Œuvres complètesC.L.F. Panckoucke, éditeurTome II (p. 121-125).

XIV. Les Roses.

C’était au printemps : la douce haleine du matin et sa piquante fraîcheur annonçaient le retour doré du jour. La brise froide encore, qui précédait les coursiers de l’Aurore, invitait à devancer les feux du soleil. J’errais par les sentiers et les carrés arrosés d’un jardin, dans l’espoir de me ranimer aux émanations du matin. Je vis la bruine peser suspendue sur les herbes couchées, ou retenue sur la tige des légumes ; et, sur les larges feuilles du chou, se jouer les gouttes rondes et lourdes encore de cette eau céleste. Je vis les riants rosiers que cultive Pæstum briller humides au nouveau lever de Lucifer. Çà et là, sur les arbrisseaux chargés de brouillards, luisait une blanche perle qui devait mourir aux premiers rayons du jour. On doute si l’Aurore emprunte aux roses son éclat vermeil, ou si le jour naissant donne à ces fleurs la nuance qui les colore.
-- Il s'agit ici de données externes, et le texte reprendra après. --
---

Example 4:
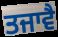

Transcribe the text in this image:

ਤਜਾਵੈ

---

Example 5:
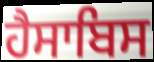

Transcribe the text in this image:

ਹੈਸਾਬਿਸ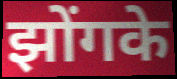
झोंगके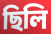
ছিলি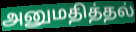
அனுமதித்தல்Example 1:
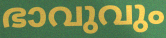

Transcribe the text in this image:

ഭാവുവും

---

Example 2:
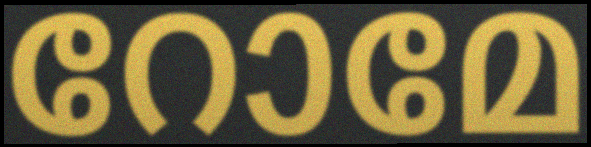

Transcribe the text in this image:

റോമേ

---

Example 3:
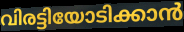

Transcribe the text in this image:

വിരട്ടിയോടിക്കാൻ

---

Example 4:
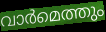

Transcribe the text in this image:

വാർമെത്തും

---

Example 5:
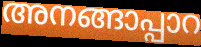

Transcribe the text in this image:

അനങ്ങാപ്പാറ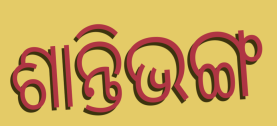
ଶାନ୍ତିଭଙ୍ଗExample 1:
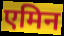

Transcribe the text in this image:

एमिन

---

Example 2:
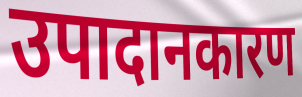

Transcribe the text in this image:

उपादानकारण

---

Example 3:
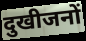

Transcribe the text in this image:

दुखीजनों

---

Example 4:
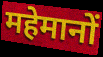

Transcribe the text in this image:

महेमानों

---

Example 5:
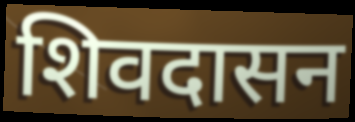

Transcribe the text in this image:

शिवदासनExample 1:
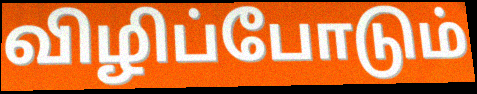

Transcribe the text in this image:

விழிப்போடும்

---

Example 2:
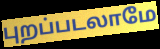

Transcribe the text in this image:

புறப்படலாமே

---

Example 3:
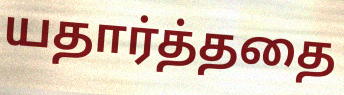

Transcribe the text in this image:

யதார்த்ததை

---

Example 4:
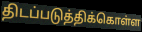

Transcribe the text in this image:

திடப்படுத்திக்கொள்ள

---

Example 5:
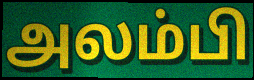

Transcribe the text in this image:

அலம்பி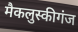
मैकलुस्कीगंजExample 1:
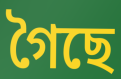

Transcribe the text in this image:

গৈছে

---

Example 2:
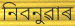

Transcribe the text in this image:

নিবনুৱাৰ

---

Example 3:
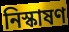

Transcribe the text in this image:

নিস্কাষণ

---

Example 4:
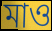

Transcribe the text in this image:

মাও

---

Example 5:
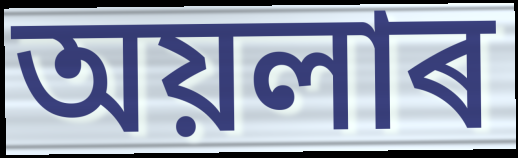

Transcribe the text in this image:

অয়লাৰ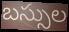
బస్సుల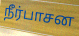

Même rosée, même teinte, même grâce matinale à toutes deux ; car l’étoile et la fleur ont pour reine Vénus : même parfum peut-être ; mais le parfum de l’une se dissipe dans les hautes régions des airs : plus rapproché, on respire mieux le parfum de l’autre. Déesse de l’étoile et déesse de la fleur, la divinité de Paphos a voulu leur donner à toutes deux la couleur de la pourpre.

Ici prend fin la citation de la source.